Stopping Sabotage by Others
Sometimes family and friends sabotage your weight loss plan, either accidentally or on purpose. Your friends at work might urge you to have a big piece of cake at the latest office celebration, or your partner might keep buying all those snack foods you just can't resist. Your adult siblings might snicker and say, "Oh sure, here you go again," bringing a rush of shame and embarrassment that goes all the way back to your childhood.
The main way to stop others from sabotaging you is to draw and maintain clear boundaries. When there's a party at work, pick and choose what you eat or bring your own healthy alternative to make it harder for others to tempt you. When they try, say, "Thanks for the offer, but I'm eating healthy and that's not part of my plan." If they push, call them out. Say something like, "I already told you that that's not part of my eating plan. Why do you keep asking me instead of respecting my answer?" Asking a question puts the other person on the spot and generally makes him or her back off.
When your partner accidentally tempts you, remind him or her that you need support. Explain the importance of keeping temptation at a minimum and ask for a commitment to keep certain foods out of the house. That way, if he or she brings in one of the "no no" foods, you can say, "Remember when you promised that you wouldn't do this? I know you love me, and I really need your help right now. What will you do to make sure you remember to honor your commitment from now on?"
If family members like parents and siblings play into old dysfunctional, draw a firm boundary. You can't force others to confront and deal with the past, but you can keep them from sabotaging your own efforts. If siblings, or even adult parents, say something out of line, be firm. Tell them, "I don't appreciate those kinds of comments. Let's change the subject, and if you can't be respectful to me and my efforts to get healthy, then we'll have to end this conversation."
No weight loss journey is perfectly smooth, and sabotage by yourself and others is one of the most common bumps in the road. Be prepared with helpful strategies and you'll still manage to reach your goals.

Supplied information -
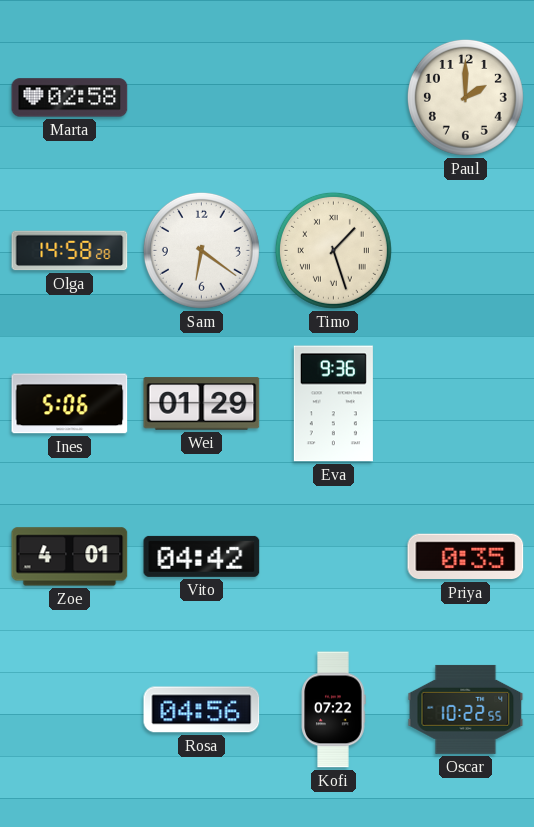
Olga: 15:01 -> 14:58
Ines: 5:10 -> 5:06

Work to do - Write out everything in the passage on stopping sabotage from "No weight loss" down to "reach your goals.", word for word. The listing has no connection to the passage on stopping sabotage.

Solution below -
No weight loss journey is perfectly smooth, and sabotage by yourself and others is one of the most common bumps in the road. Be prepared with helpful strategies and you'll still manage to reach your goals.